Past mighty, flaming suns we were racing, in pursuit, past slow-turning great worlds that moved about those suns and that we raced between and past, through the galaxy's giant stars toward its edge, toward the Cancer cluster. On-on-after the fleeing serpent-craft we raced, until far before us through the crowding suns there came into view the great cluster toward which they were heading, a gigantic, globular swarm of suns there at the galaxy's edge. The serpent-ships had reached it, now, were dropping swiftly down toward it, and as we too flashed above it we dropped after them in hot pursuit. Down-down-the great ball of flaming suns was growing swiftly in size as we neared it, the countless thronging worlds between those suns, packed now with the serpent-races, visible beneath-down-down-and then suddenly, in obedience to some unseen order, the serpent-ships fleeing downward beneath us had halted, had turned, and then were driving straight back up toward us.

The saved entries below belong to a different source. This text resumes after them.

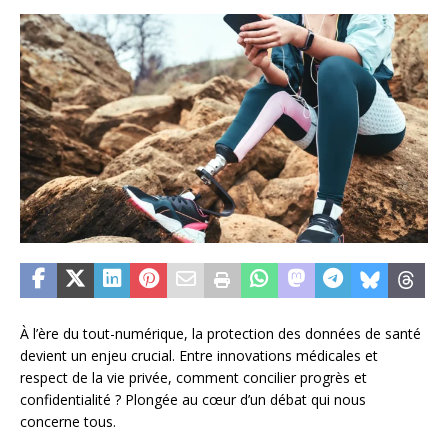
À l’ère du tout-numérique, la protection des données de santé
devient un enjeu crucial. Entre innovations médicales et
respect de la vie privée, comment concilier progrès et
confidentialité ? Plongée au cœur d’un débat qui nous
concerne tous.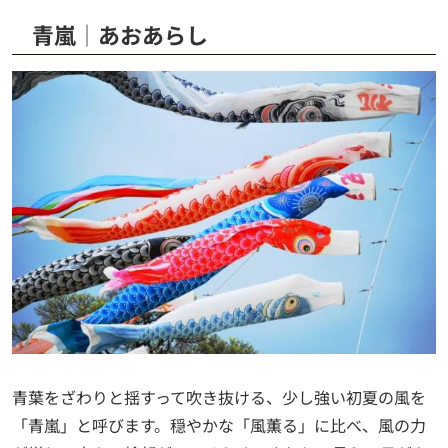
青嵐│あおあらし
青葉をざわりと揺すって吹き抜ける、少し強い初夏の風を
「青嵐」と呼びます。穏やかな「風薫る」に比べ、風の力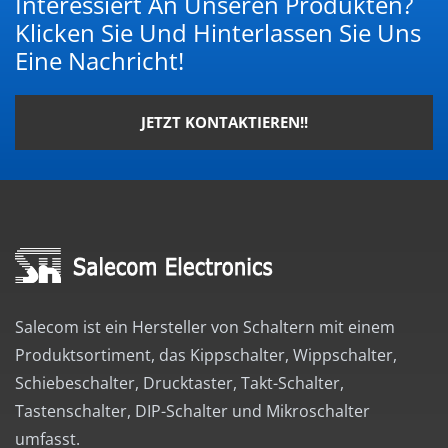
Interessiert An Unseren Produkten?
Klicken Sie Und Hinterlassen Sie Uns
Eine Nachricht!
JETZT KONTAKTIEREN!!
Salecom ist ein Hersteller von Schaltern mit einem
Produktsortiment, das Kippschalter, Wippschalter,
Schiebeschalter, Drucktaster, Takt-Schalter,
Tastenschalter, DIP-Schalter und Mikroschalter
umfasst.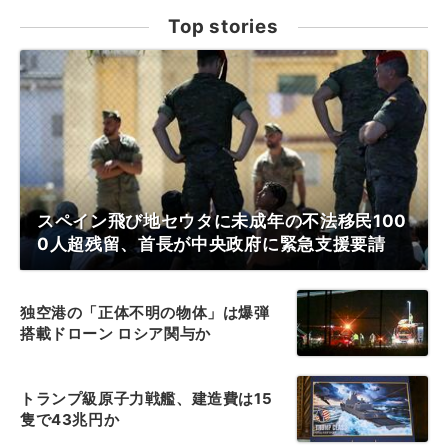
Top stories
スペイン飛び地セウタに未成年の不法移民100
0人超残留、首長が中央政府に緊急支援要請
独空港の「正体不明の物体」は爆弾
搭載ドローン ロシア関与か
トランプ級原子力戦艦、建造費は15
隻で43兆円か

So utterly unlocked for was that swift, fierce attack that before we could swerve aside our downward-rushing thousands of craft had crashed straight into the uprushing serpent-ships. Then the moment after that wild shock in which hundreds, thousands of ships had smashed head-on together, there was battle again there above that mighty ball of suns, with the giant splendor of our galaxy to one side and the infinite vault of outer space to the other, a battle such as in sheer, concentrated intensity none of us had ever yet experienced. Like senseless mechanisms, with the mad energy of despair, the serpent-ships drove toward us, flinging away their lives to hold us longer from the great cluster beneath and its crowded, serpent-peopled worlds, throwing themselves upon us with such awful fierceness that, outnumbering them as we did, our fleet reeled and staggered there beneath their blows.

Our ships were falling by the hundreds each moment, but now we gripped ourselves, sprang upon the attacking serpent-ships with a fury that matched their own, summoning all the strength of despair ourselves as the vast battle hung thus in the balance, ourselves leaping down upon the serpent-ships with a suicidal recklessness that sent them into annihilation swiftly beneath us. For a single wild moment, it seemed, their ships and ours alike had gathered their utmost powers for one last supreme effort, were throwing themselves upon each other with a last mad burst of strength, and in that moment death-beam and red ray and unseen force-shafts flashed thick through space from ship to ship. Then the serpent-ships were thinning in number before us, fewer and fewer, as regardless of our losses we pressed our fierce attack, until at last but a scant score of them remained, a score that in the next moment were gone also, flaring crimson or crumpling and collapsing. A battered remnant of what had once been two tremendous fleets, but ten thousand ships left of all our countless thousands we hung there in space above the cluster-alone. The serpent-ships were gone at last. The serpent-fleet was no more.